If you’ve already negotiated a written and signed separation agreement, you won’t have to do too much more. He can move forward with scheduling an uncontested divorce hearing, but since you’ve already got a signed agreement, he can’t materially change the terms of that agreement. You may still wish to be present at the final hearing, however, and you should also ask to be provided with copies of the documents (especially the Final Decree of Divorce) filed in your case.
If you have not negotiated a written and signed separation agreement, you’re probably a little more nervous. This means that your husband is, at least at this particular moment, pursuing a litigated divorce, rather than negotiating a separation agreement with you. A litigated divorce means that you put your case on in front of a judge, and he ultimately makes a decision about how everything will be divided. If you were hoping to keep your case out of court or you haven’t had a chance to hire an attorney yet, being served a complaint out of the blue can be a very jarring experience.

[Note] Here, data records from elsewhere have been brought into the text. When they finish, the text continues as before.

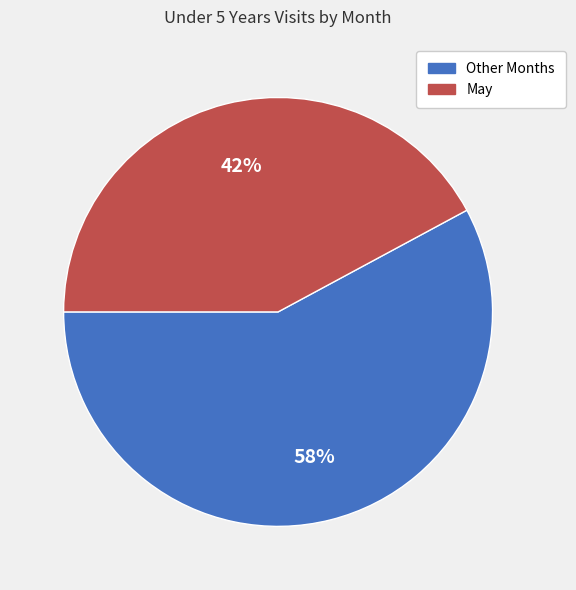

To the nearest percent, what is the difference between the largest and smallest slice percentages?

16%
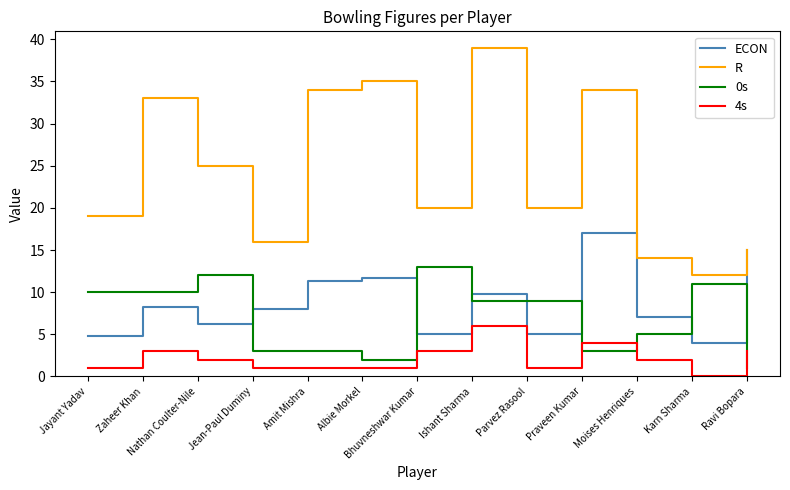

At Jean-Paul Duminy, list the series in order from largest to smallest.

R, ECON, 0s, 4s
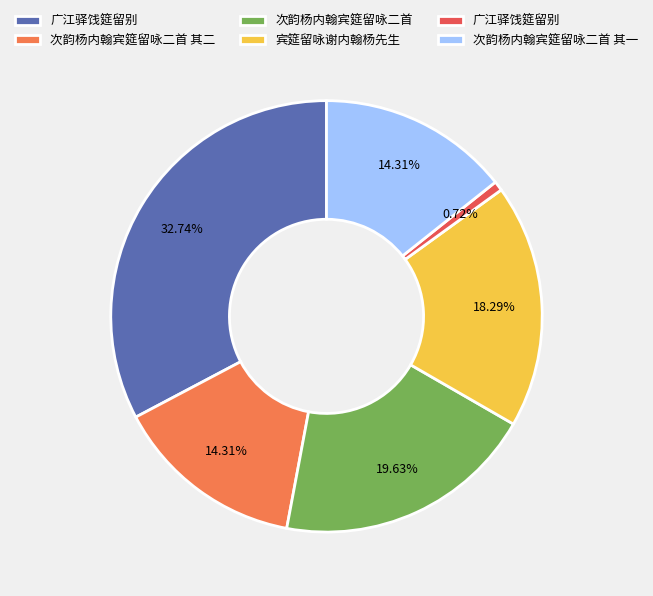

Count the number of slices in the pie.

6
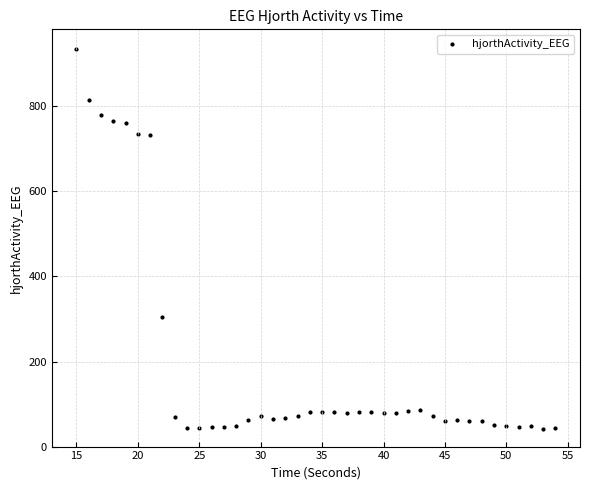

What Y value in the scatter plot is closest to 488?

305.2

It may be tempting to put the complaint away and not look at it. After all, it is pretty upsetting, and sometimes it seems easier to just not deal with things that make you uncomfortable. However, in a divorce, that’s the worst possible move you can make. If you don’t at least respond to your husband’s complaint, your husband could proceed with the divorce without further notice to you. And if you thought it was difficult to get what you wanted in a divorce trial, imagine how much more difficult it would be for you if he didn’t even have to notify you about it beforehand, so you weren’t even there! Trust me, your divorce will NOT go your way if you can’t even be there to present your own case.
Even though having a complaint before you have a signed separation agreement indicates that things are headed towards litigation, remember that this doesn’t mean that litigation is suddenly your only alternative. It happens fairly often that either one side or the other files for divorce in order to spur the other side into action, but, eventually, the case moves back towards negotiation. There is no reason that you can’t later negotiate a separation agreement between yourselves without the involvement of the judge.
If your husband has already filed for divorce, you need to respond within the 21 days. It may also be a good idea to talk to an attorney, if you haven’t already. But stay calm, relax, and remember that things can settle down and become more amicable further on down the road. In fact, almost every divorce is ultimately settled, and only rarely does a judge actually conduct a full divorce trial. So take a deep breath, but keep the complaint at the forefront of your mind and make sure you don’t let the 21 day time period lapse.